Courtesy of Pam Martens.
Much of the investing public, and I would venture many members of the research team at the Senate’s Permanent Subcommittee on Investigations that compiled the 307 page report on JPMorgan’s $6.2 billion in losses from the London Whale trade, are unaware that the company’s Chairman and CEO, Jamie Dimon, learned at the knee of the mastermind of too-big-to-fail – former Citigroup Chairman and CEO, Sandy Weill. From 1982 to 1998, Dimon was Weill’s first lieutenant, rising to the rank of President of Citigroup.

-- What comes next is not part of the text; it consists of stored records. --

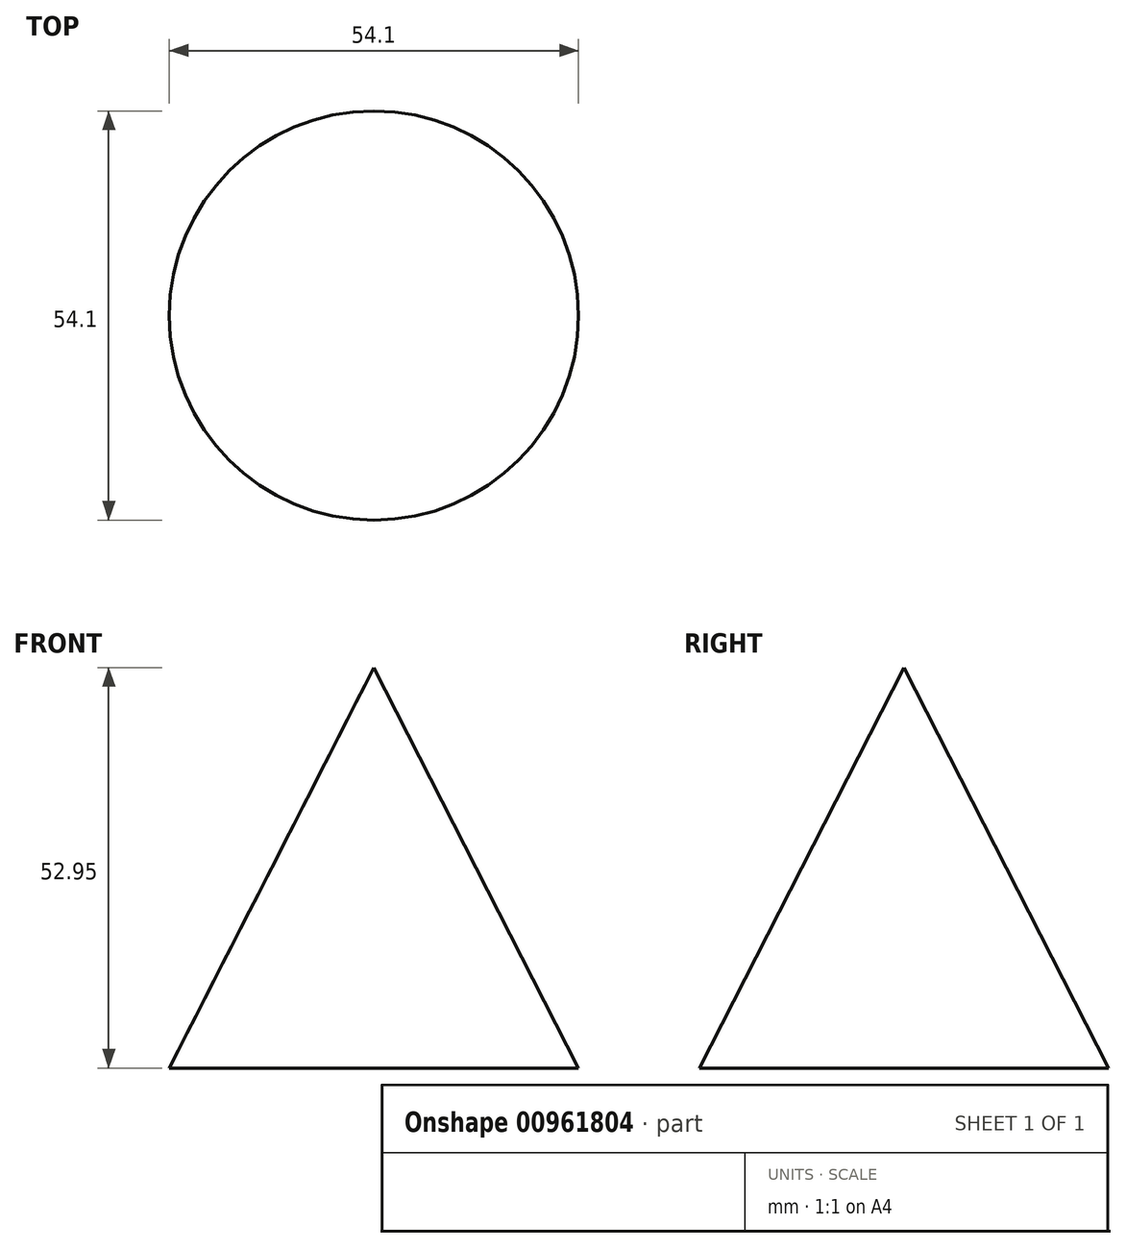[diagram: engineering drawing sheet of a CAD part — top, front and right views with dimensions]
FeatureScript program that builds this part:
annotation { "Feature Type Name" : "Feature", "Feature Type Description" : "" }
export const myFeature = defineFeature(function(context is Context, id is Id, definition is map)
    precondition{}
    {
        {
            var Q0;
            Q0=qCreatedBy(makeId("Front.planeOp"),FACE);
            var sketch = newSketch(context, id + "F0", { "sketchPlane" : qUnion([Q0])});
            skLineSegment(sketch, "E0", {"start": v(0, 0) * mm, "end": v(0, 52.95) * mm});
            skLineSegment(sketch, "E1", {"start": v(0, 52.95) * mm, "end": v(27.05, 0) * mm});
            skLineSegment(sketch, "E2", {"start": v(27.05, 0) * mm, "end": v(0, 0) * mm});
            skLineSegment(sketch, "E3", {"start": v(27.05, 0) * mm, "end": v(33.6, 0) * mm});
            skSolve(sketch);
        }
        {
            var Q0;
            Q0 = qSketchRegion(id + "F0", true);
            var Q1;
            Q1=sQuery(id+"F0.wireOp",EDGE,"E0");
            revolve(context, id + "F1", {"surfaceOperationType" : NewSurfaceOperationType.NEW, "entities" : qUnion([Q0]), "axis" : qUnion([Q1]), "revolveType" : RevolveType.FULL});
        }
    });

Carl Levin, Chairman of the Subcommittee, released the stunning investigative report yesterday and, throughout, the level of arrogance toward regulators, the dishonesty and dissembling on earnings calls, the hiding of losses, and the specter of the imperial CEO conjured up images of the downfall of Citigroup and Weill’s role in creating the culture than burned down the house. It felt, alarmingly, like Dimon had exported the culture of Citigroup to JPMorgan Chase.
Pretty much everything that Dimon led us to believe about this year-long saga has been debunked by the Senate’s investigation. Far from being some rogue-traders in London, the report informs us that “…the whale trades were not the acts of rogue traders, but involved some of the bank’s most senior managers. Previously undisclosed emails and memoranda showed that the CIO [Chief Investment Office] traders kept their superiors informed of their trading strategies.”
When Dimon testified before the Senate Banking Committee on June 13, 2012, he portrayed the portfolio of the Chief Investment Office (CIO) as a conservative one, telling members it consisted of “Treasuries, agencies, mortgage-backed securities, high quality securities, corporate debt and other domestic and overseas assets.” From the Senate’s report, we now learn that it also included $22 billion in a credit index of junk bonds.
In the same appearance before the Senate on June 13, Dimon characterized the massive trading of the Chief Investment Office and its inexplicable foray into the world of synthetic credit derivatives as a means of hedging the bank’s overall risks. Dimon stated: “While CIO’s primary purpose is to invest excess liabilities and manage long-term interest rate and currency exposure, it also maintains a smaller synthetic credit portfolio whose original intent was to protect – or ‘hedge’ – the company against a systemic event, like the financial crisis or Eurozone situation.”